Opiate-replacement drugs such as methadone must not be the only treatment available to drug users, the Legal Affairs Minister has said.
An independent expert group has been commissioned by Roseanna Cunningham to gather evidence on the effectiveness of treating users with methadone and other replacements.
The number of people on methadone has risen by a tenth in the last five years, from 22,224 in 2007 to 24,507 this year.
Chief Medical Officer Harry Burns will lead the expert group in collaboration with the independent Drugs Strategy Delivery Commission. Chaired by Dr Brian Kidd, from the delivery commission, the new group will examine the evidence that medical professionals use to justify prescribing methadone.
Dr Burns said opiate-replacement therapy is "an important and complex issue".
He said: "We know that opiate replacement therapies stabilise the lives of people seeking to address their drug addictions.
The panel will make recommendations to the Scottish Government, for consideration in Parliament.
Ms Cunningham said: "Prescribed drug treatment has saved many thousands of lives in Scotland. It is the responsibility of the professionals to determine the most appropriate treatment for each person seeking medical help with addiction problems.

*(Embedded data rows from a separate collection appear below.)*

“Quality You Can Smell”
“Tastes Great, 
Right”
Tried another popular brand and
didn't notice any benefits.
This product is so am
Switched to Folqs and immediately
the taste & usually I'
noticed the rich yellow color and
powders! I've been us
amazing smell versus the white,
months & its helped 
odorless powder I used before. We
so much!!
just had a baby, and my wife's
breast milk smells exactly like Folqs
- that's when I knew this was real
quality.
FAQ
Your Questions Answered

"However, the Scottish Government is clear that prescribed drug treatment is not, and cannot be, the only treatment option available on the pathway to recovery. People have a right to a full range of treatment and support options and, to decide in consultation with professionals, what is best for them.
"We know that between April 2011 and March 2012, prescribed drug treatment, including but not exclusively methadone, was less than one-fifth of treatment options started. We want to ensure our services in Scotland are as effective as we can make them. This group's work will enhance the quality of treatment and long-term recovery outcomes in Scotland by gathering robust evidence and providing effective and constructive challenge to what we already know."